13. Lab: Solution - Feature Extraction

import time
import tensorflow as tf
import numpy as np
import pandas as pd
from scipy.misc import imread
from alexnet import AlexNet

sign_names = pd.read_csv('signnames.csv')
nb_classes = 43

x = tf.placeholder(tf.float32, (None, 32, 32, 3))
resized = tf.image.resize_images(x, (227, 227))
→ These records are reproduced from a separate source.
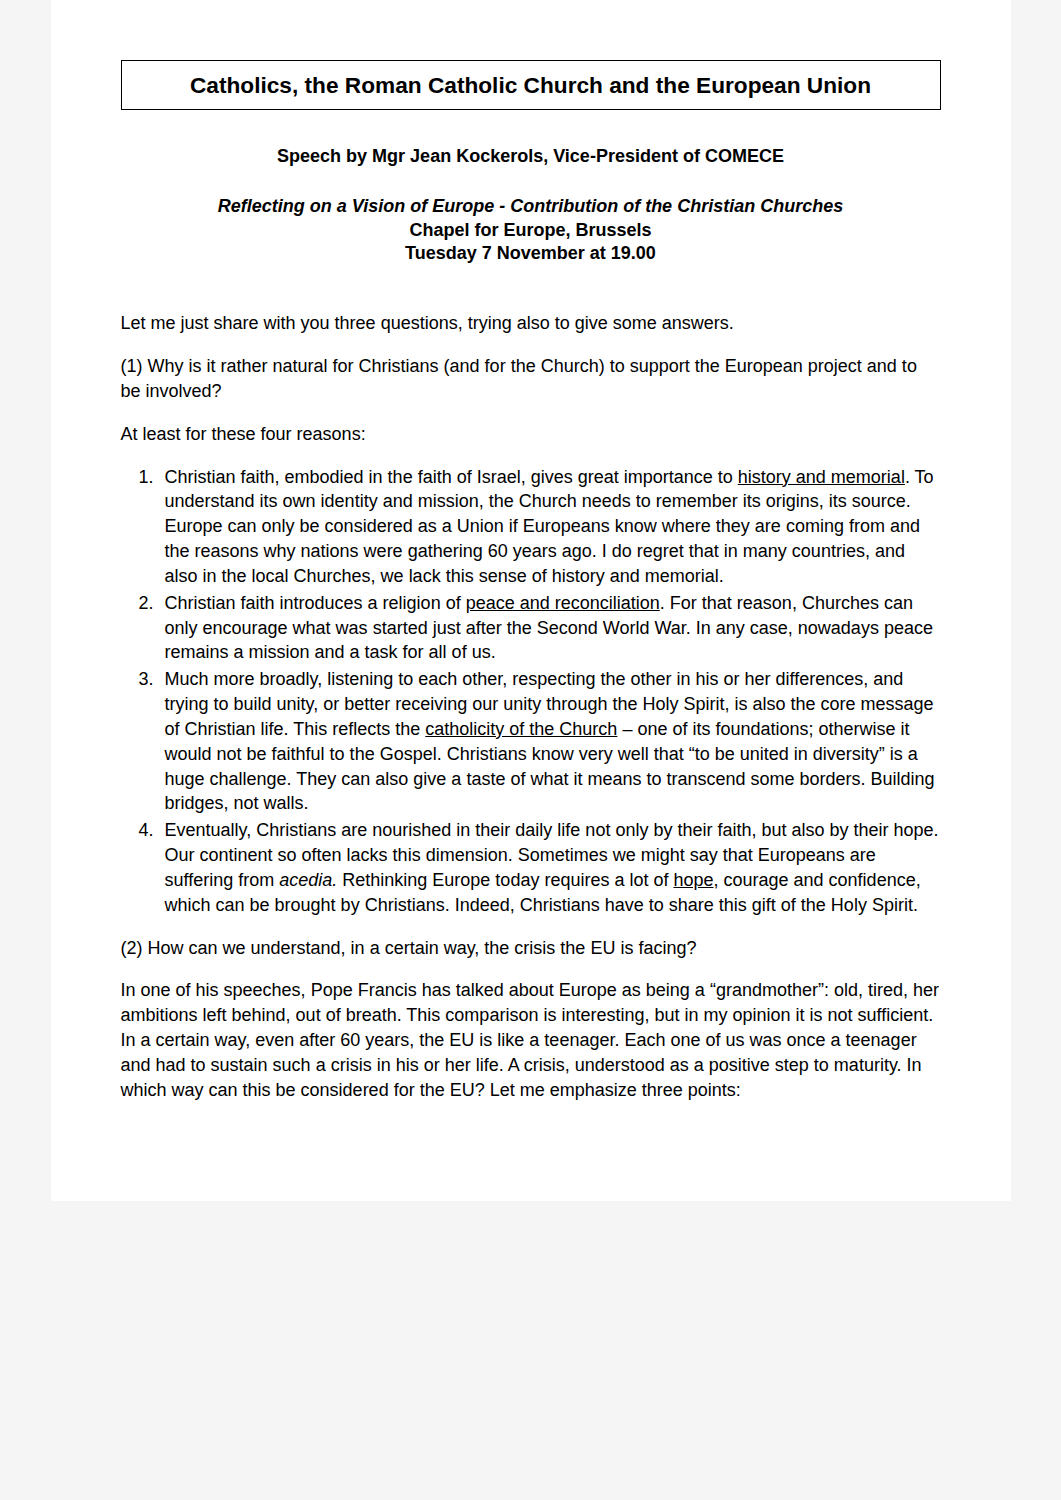Catholics, the Roman Catholic Church and the European Union
Speech by Mgr Jean Kockerols, Vice-President of COMECE
Reflecting on a Vision of Europe - Contribution of the Christian Churches
Chapel for Europe, Brussels
Tuesday 7 November at 19.00
Let me just share with you three questions, trying also to give some answers.
(1) Why is it rather natural for Christians (and for the Church) to support the European project and to be involved?
At least for these four reasons:
Christian faith, embodied in the faith of Israel, gives great importance to history and memorial. To understand its own identity and mission, the Church needs to remember its origins, its source. Europe can only be considered as a Union if Europeans know where they are coming from and the reasons why nations were gathering 60 years ago. I do regret that in many countries, and also in the local Churches, we lack this sense of history and memorial.
Christian faith introduces a religion of peace and reconciliation. For that reason, Churches can only encourage what was started just after the Second World War. In any case, nowadays peace remains a mission and a task for all of us.
Much more broadly, listening to each other, respecting the other in his or her differences, and trying to build unity, or better receiving our unity through the Holy Spirit, is also the core message of Christian life. This reflects the catholicity of the Church – one of its foundations; otherwise it would not be faithful to the Gospel. Christians know very well that “to be united in diversity” is a huge challenge. They can also give a taste of what it means to transcend some borders. Building bridges, not walls.
Eventually, Christians are nourished in their daily life not only by their faith, but also by their hope. Our continent so often lacks this dimension. Sometimes we might say that Europeans are suffering from acedia. Rethinking Europe today requires a lot of hope, courage and confidence, which can be brought by Christians. Indeed, Christians have to share this gift of the Holy Spirit.
(2) How can we understand, in a certain way, the crisis the EU is facing?
In one of his speeches, Pope Francis has talked about Europe as being a “grandmother”: old, tired, her ambitions left behind, out of breath. This comparison is interesting, but in my opinion it is not sufficient. In a certain way, even after 60 years, the EU is like a teenager. Each one of us was once a teenager and had to sustain such a crisis in his or her life. A crisis, understood as a positive step to maturity. In which way can this be considered for the EU? Let me emphasize three points:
# Returns the second final layer of the AlexNet model,
# this allows us to redo the last layer specifically for 
# traffic signs model.
fc7 = AlexNet(resized, feature_extract=True)
shape = (fc7.get_shape().as_list()[-1], nb_classes)
fc8W = tf.Variable(tf.truncated_normal(shape, stddev=1e-2))
fc8b = tf.Variable(tf.zeros(nb_classes))
logits = tf.nn.xw_plus_b(fc7, fc8W, fc8b)
probs = tf.nn.softmax(logits)

init = tf.initialize_all_variables()
sess = tf.Session()
sess.run(init)

# Read Images
im1 = imread("construction.jpg").astype(np.float32)
im1 = im1 - np.mean(im1)

im2 = imread("stop.jpg").astype(np.float32)
im2 = im2 - np.mean(im2)

# Run Inference
t = time.time()
output = sess.run(probs, feed_dict={x: [im1, im2]})

# Print Output
for input_im_ind in range(output.shape[0]):
    inds = np.argsort(output)[input_im_ind, :]
    print("Image", input_im_ind)
    for i in range(5):
        print("%s: %.3f" % (sign_names.ix[inds[-1 - i]][1], output[input_im_ind, inds[-1 - i]]))
    print()

print("Time: %.3f seconds" % (time.time() - t))

Here's how I did it:

# Returns the second final layer of the AlexNet model,
# this allows us to redo the last layer specifically for 
# traffic signs model.
fc7 = AlexNet(resized, feature_extract=True)
shape = (fc7.get_shape().as_list()[-1], nb_classes)
fc8W = tf.Variable(tf.truncated_normal(shape, stddev=1e-2))
fc8b = tf.Variable(tf.zeros(nb_classes))
logits = tf.nn.xw_plus_b(fc7, fc8W, fc8b)
probs = tf.nn.softmax(logits)

First, I figure out the shape of the final fully connected layer, in my opinion this is the trickiest part. To do that I have to figure out the size of the output from fc7. Since it's a fully connected layer I know it's shape will be 2D so the second (or last) element of the list will be the size of the output. fc7.get_shape().as_list()[-1] does the trick. I then combine this with the number of classes for the Traffic Sign dataset to get the shape of the final fully connected layer, shape = (fc7.get_shape().as_list()[-1], nb_classes). The rest of the code is just the standard way to define a fully connected in TensorFlow. Finally, I calculate the probabilities via softmax, probs = tf.nn.softmax(logits).